Earlier this year, as tensions in next-door Israel heated up, Egyptian
storekeepers started stocking snack chips with names like "Abu
Ammar" and "Hero."
"Abu Ammar" is named after Palestinian leader Yasser
Arafat's nom du guerre, and comes bagged in the colors of the Palestinian
flag red, green, and black with a picture of Arafat
"The Hero" is bagged with an image of a schoolboy holding
a stone in his right hand and books in the other as he confronts
an Israeli tank.
The manufacturer of "Abu Ammar" promises to donate a
portion of all proceeds to support the "Palestinian cause."
Every Man For Himself
Even if companies have no interest in the Muslim market, they are
finding it harder to avoid its influence.
Muslim groups are currently boycotting as many as two-dozen multinational
companies, such as Sara Lee, for alleged pro-Israeli bias. Sara
Lee said it had not seen any impact from the boycott.
Muslim groups have recently been concentrating their fury on coffee
chain Starbucks, accusing its chief executive, Howard Shultz, of
being "an active Zionist" and a "propagandist for
Starbucks, which has retail locations in Muslim countries including
Lebanon, Oman and Malaysia, has been trying to refute these allegations.
Shultz said in a statement: "My position has always been pro-peace
and for the two nations to co-exist peacefully. I am deeply saddened
by the current events in the Middle East."
Amid increased anti-American sentiment in the Middle East, local
franchisers have found novel ways to show their allegiance to their
community and not the home office.
In Saudi Arabia, some McDonald's license-holders promise to give
25 cents earned on every sandwich to the Al Quds Intifada Fund,
which supports Palestinian children's hospitals treating casualties
of the uprising.
And in Egypt last year, local McDonald's franchise holders faced
with a devastating boycott responded by hiring the singer whose
song "I Hate Israel" was adopted by the boycotters, to
perform the jingle for its new McFalafel sandwich.
Seduction of the Best
The 19-country Arab League boycotted Israel and international firms
that dealt with Israel for more than 40 years, until it ended amid
peace overtures in the 1990s.
However, even Arabs admit the boycott had little effect
mainly because Arab countries bought few of Israel's exports in
the first place.
And Tayef admits that boycotts are no easier today.

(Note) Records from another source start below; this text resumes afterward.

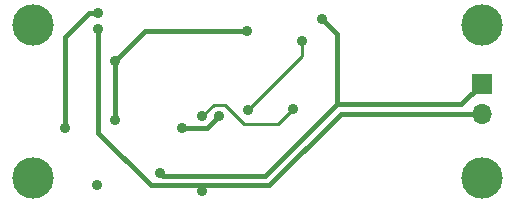
<source format=gbl>
G04 #@! TF.GenerationSoftware,KiCad,Pcbnew,(5.1.4)-1*
G04 #@! TF.CreationDate,2020-03-24T23:26:33+09:00*
G04 #@! TF.ProjectId,solenoid-driver,736f6c65-6e6f-4696-942d-647269766572,rev?*
G04 #@! TF.SameCoordinates,Original*
G04 #@! TF.FileFunction,Copper,L2,Bot*
G04 #@! TF.FilePolarity,Positive*
%FSLAX46Y46*%
G04 Gerber Fmt 4.6, Leading zero omitted, Abs format (unit mm)*
G04 Created by KiCad (PCBNEW (5.1.4)-1) date 2020-03-24 23:26:33*
%MOMM*%
%LPD*%
G04 APERTURE LIST*
%ADD10C,3.500000*%
%ADD11O,1.700000X1.700000*%
%ADD12R,1.700000X1.700000*%
%ADD13C,0.889000*%
%ADD14C,0.381000*%
%ADD15C,0.254000*%
G04 APERTURE END LIST*
D10*
X210000000Y-124000000D03*
X210000000Y-111000000D03*
X172000000Y-124000000D03*
X172000000Y-111000000D03*
D11*
X210000000Y-118540000D03*
D12*
X210000000Y-116000000D03*
D13*
X190119000Y-111506000D03*
X178943000Y-114046000D03*
X187750000Y-118750000D03*
X177419000Y-124587000D03*
X178908500Y-119091500D03*
X184658000Y-119761000D03*
X177546000Y-109982000D03*
X174752000Y-119761000D03*
X196500000Y-110500000D03*
X182753000Y-123571000D03*
X177546000Y-111379000D03*
X186309000Y-125095000D03*
X194056000Y-118110000D03*
X186309000Y-118745000D03*
X194818000Y-112395000D03*
X190246000Y-118237000D03*
D14*
X178943000Y-119057000D02*
X178908500Y-119091500D01*
X178943000Y-114046000D02*
X178943000Y-119057000D01*
X181483000Y-111506000D02*
X178943000Y-114046000D01*
X190119000Y-111506000D02*
X181483000Y-111506000D01*
X186739000Y-119761000D02*
X187750000Y-118750000D01*
X184658000Y-119761000D02*
X186739000Y-119761000D01*
X176784000Y-109982000D02*
X177546000Y-109982000D01*
X174752000Y-119761000D02*
X174752000Y-112014000D01*
X174752000Y-112014000D02*
X176784000Y-109982000D01*
X197750000Y-111750000D02*
X197750000Y-117718000D01*
X196500000Y-110500000D02*
X197750000Y-111750000D01*
X208282000Y-117718000D02*
X210000000Y-116000000D01*
X197750000Y-117718000D02*
X208282000Y-117718000D01*
X183007000Y-123825000D02*
X182753000Y-123571000D01*
X191643000Y-123825000D02*
X183007000Y-123825000D01*
X197750000Y-117718000D02*
X191643000Y-123825000D01*
X198071000Y-118540000D02*
X210000000Y-118540000D01*
X192024000Y-124587000D02*
X198071000Y-118540000D01*
X177546000Y-111379000D02*
X177546000Y-120142000D01*
X177546000Y-120142000D02*
X181991000Y-124587000D01*
D15*
X186182000Y-124968000D02*
X186182000Y-124587000D01*
X186309000Y-125095000D02*
X186182000Y-124968000D01*
D14*
X181991000Y-124587000D02*
X186182000Y-124587000D01*
X186182000Y-124587000D02*
X192024000Y-124587000D01*
D15*
X192786000Y-119380000D02*
X194056000Y-118110000D01*
X189865000Y-119380000D02*
X192786000Y-119380000D01*
X188235000Y-117750000D02*
X189865000Y-119380000D01*
X186309000Y-118745000D02*
X187304000Y-117750000D01*
X187304000Y-117750000D02*
X188235000Y-117750000D01*
X194818000Y-113665000D02*
X190246000Y-118237000D01*
X194818000Y-112395000D02*
X194818000Y-113665000D01*
M02*

</source>
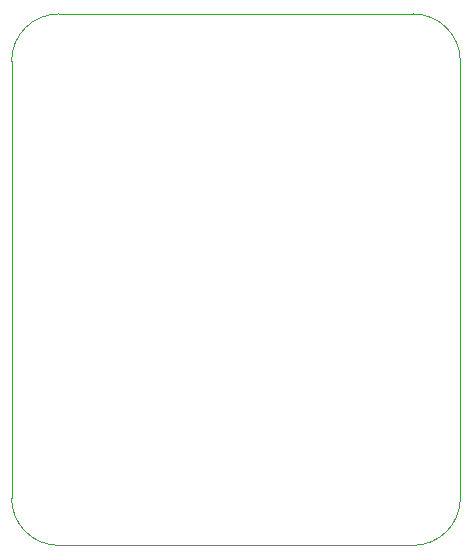
<source format=gbr>
%TF.GenerationSoftware,KiCad,Pcbnew,9.0.0*%
%TF.CreationDate,2025-03-17T17:34:53-07:00*%
%TF.ProjectId,Motor_Joint_Splitter,4d6f746f-725f-44a6-9f69-6e745f53706c,rev?*%
%TF.SameCoordinates,Original*%
%TF.FileFunction,Profile,NP*%
%FSLAX46Y46*%
G04 Gerber Fmt 4.6, Leading zero omitted, Abs format (unit mm)*
G04 Created by KiCad (PCBNEW 9.0.0) date 2025-03-17 17:34:53*
%MOMM*%
%LPD*%
G01*
G04 APERTURE LIST*
%TA.AperFunction,Profile*%
%ADD10C,0.050000*%
%TD*%
G04 APERTURE END LIST*
D10*
X184000000Y-60000000D02*
X154000000Y-60000000D01*
X184000000Y-60000000D02*
G75*
G02*
X188000000Y-64000000I0J-4000000D01*
G01*
X154000000Y-105000000D02*
X184000000Y-105000000D01*
X188000000Y-64000000D02*
X188000000Y-101000000D01*
X188000000Y-101000000D02*
G75*
G02*
X184000000Y-105000000I-4000000J0D01*
G01*
X150000000Y-64000000D02*
X150000000Y-101000000D01*
X154000000Y-105000000D02*
G75*
G02*
X150000000Y-101000000I0J4000000D01*
G01*
X150000000Y-64000000D02*
G75*
G02*
X154000000Y-60000000I4000000J0D01*
G01*
M02*

</source>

As an example, he points to the two of the most popular cars in
the Middle East today. Chevy Caprices and Suburbans are popular
because because they're huge, bold, roomy and have a luxury appeal,
The U.S exports around $20 billion to the Middle East annually.
"American firms have had much success in the region, there's
the idea that American products are the best," he said.